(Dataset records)

>>>

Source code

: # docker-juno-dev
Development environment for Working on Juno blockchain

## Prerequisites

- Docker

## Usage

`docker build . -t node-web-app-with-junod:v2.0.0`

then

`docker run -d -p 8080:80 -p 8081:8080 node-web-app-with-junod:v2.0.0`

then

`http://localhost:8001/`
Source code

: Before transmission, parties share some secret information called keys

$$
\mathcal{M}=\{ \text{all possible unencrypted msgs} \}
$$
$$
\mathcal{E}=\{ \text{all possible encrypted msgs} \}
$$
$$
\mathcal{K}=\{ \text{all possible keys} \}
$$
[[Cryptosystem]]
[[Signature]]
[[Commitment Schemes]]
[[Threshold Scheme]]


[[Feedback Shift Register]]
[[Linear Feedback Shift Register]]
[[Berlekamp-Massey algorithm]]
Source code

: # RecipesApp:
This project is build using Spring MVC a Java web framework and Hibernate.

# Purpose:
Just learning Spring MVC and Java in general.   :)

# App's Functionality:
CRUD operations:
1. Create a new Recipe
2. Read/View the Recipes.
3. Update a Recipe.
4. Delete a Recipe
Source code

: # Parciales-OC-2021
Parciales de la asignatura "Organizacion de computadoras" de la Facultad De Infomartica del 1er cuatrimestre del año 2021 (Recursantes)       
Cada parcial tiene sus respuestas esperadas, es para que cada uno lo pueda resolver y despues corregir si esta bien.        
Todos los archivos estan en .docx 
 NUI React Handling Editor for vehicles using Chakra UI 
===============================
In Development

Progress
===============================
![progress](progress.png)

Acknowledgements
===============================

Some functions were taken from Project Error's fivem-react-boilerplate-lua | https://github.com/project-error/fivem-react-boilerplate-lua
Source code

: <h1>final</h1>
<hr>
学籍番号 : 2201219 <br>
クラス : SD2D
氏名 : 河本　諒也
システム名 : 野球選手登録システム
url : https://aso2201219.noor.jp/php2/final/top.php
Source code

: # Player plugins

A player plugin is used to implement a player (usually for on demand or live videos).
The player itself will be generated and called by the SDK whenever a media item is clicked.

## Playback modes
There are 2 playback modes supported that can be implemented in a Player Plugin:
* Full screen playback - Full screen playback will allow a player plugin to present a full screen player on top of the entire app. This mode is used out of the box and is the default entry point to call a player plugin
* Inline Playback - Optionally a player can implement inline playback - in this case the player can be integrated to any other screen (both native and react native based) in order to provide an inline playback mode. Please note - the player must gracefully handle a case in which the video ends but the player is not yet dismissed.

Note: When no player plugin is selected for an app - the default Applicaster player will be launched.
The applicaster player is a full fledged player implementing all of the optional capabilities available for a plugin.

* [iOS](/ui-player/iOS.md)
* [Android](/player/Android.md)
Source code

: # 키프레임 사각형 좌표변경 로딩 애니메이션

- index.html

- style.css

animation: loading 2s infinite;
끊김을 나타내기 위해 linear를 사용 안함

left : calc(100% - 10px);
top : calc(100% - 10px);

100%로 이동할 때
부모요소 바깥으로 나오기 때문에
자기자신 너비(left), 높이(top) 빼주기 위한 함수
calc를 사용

<<<

State how many lines of the items contain the word "project". Give only the number.

2